The Staffordshire Women's cricket team is the women's representative cricket team for the English historic county of Staffordshire. They play their home games at various grounds across the county, including Tunstall Road, Knypersley and are captained by Stephanie Butler. In 2019, they played in Division Three of the final season of the Women's County Championship, and have since competed in the Women's Twenty20 Cup. They are partnered with the West Midlands regional side Central Sparks.

History
Staffordshire Women joined the Women's County Championship in 2000, replacing West Midlands Women, and won Division 2 in their first season, going unbeaten and gaining promotion. Staffordshire were relegated two seasons later, and reached as low as Division Four in 2008. They also joined the Women's Twenty20 Cup in 2009, winning two promotions when the tournament was regionalised, and since playing in Division Two and Three. In 2021, they competed in the West Midlands Group of the Twenty20 Cup, finishing 5th. They finished second in their group of the 2022 Women's Twenty20 Cup, before losing in the group final to Worcestershire. Staffordshire batter Davina Perrin was the fourth-highest run-scorer in the competition, with 242 runs. They also competed in the West Midlands Regional Cup in 2022, finishing fourth out of four teams.

Records from a collection:
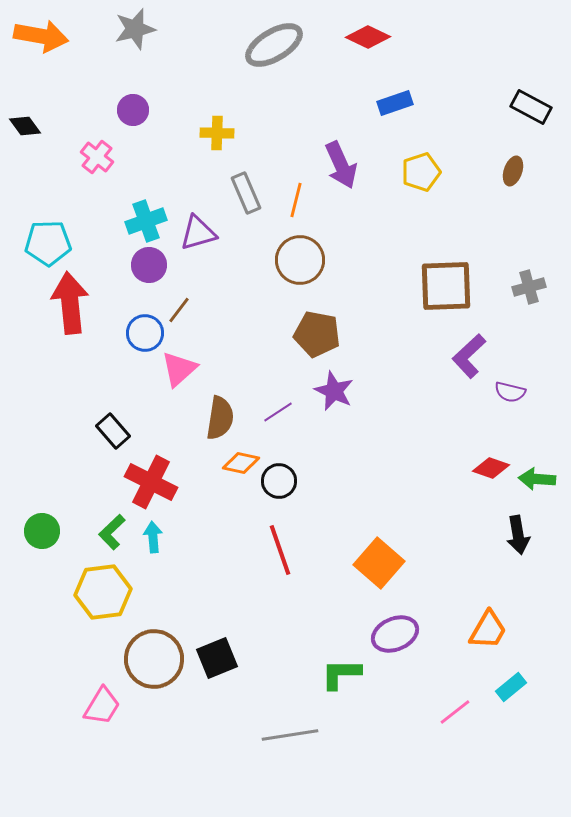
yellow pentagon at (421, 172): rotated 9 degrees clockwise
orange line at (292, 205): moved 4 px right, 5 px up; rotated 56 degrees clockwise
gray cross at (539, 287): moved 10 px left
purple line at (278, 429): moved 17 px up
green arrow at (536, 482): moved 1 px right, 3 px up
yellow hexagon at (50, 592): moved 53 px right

**WHAT IS REQUIRED:**
Write out the stretch of the Staffordshire women's cricket text from "The Staffordshire Women's" through "side Central Sparks.", copying it word for word.

**RESULT OF THIS EXERCISE:**
The Staffordshire Women's cricket team is the women's representative cricket team for the English historic county of Staffordshire. They play their home games at various grounds across the county, including Tunstall Road, Knypersley and are captained by Stephanie Butler. In 2019, they played in Division Three of the final season of the Women's County Championship, and have since competed in the Women's Twenty20 Cup. They are partnered with the West Midlands regional side Central Sparks.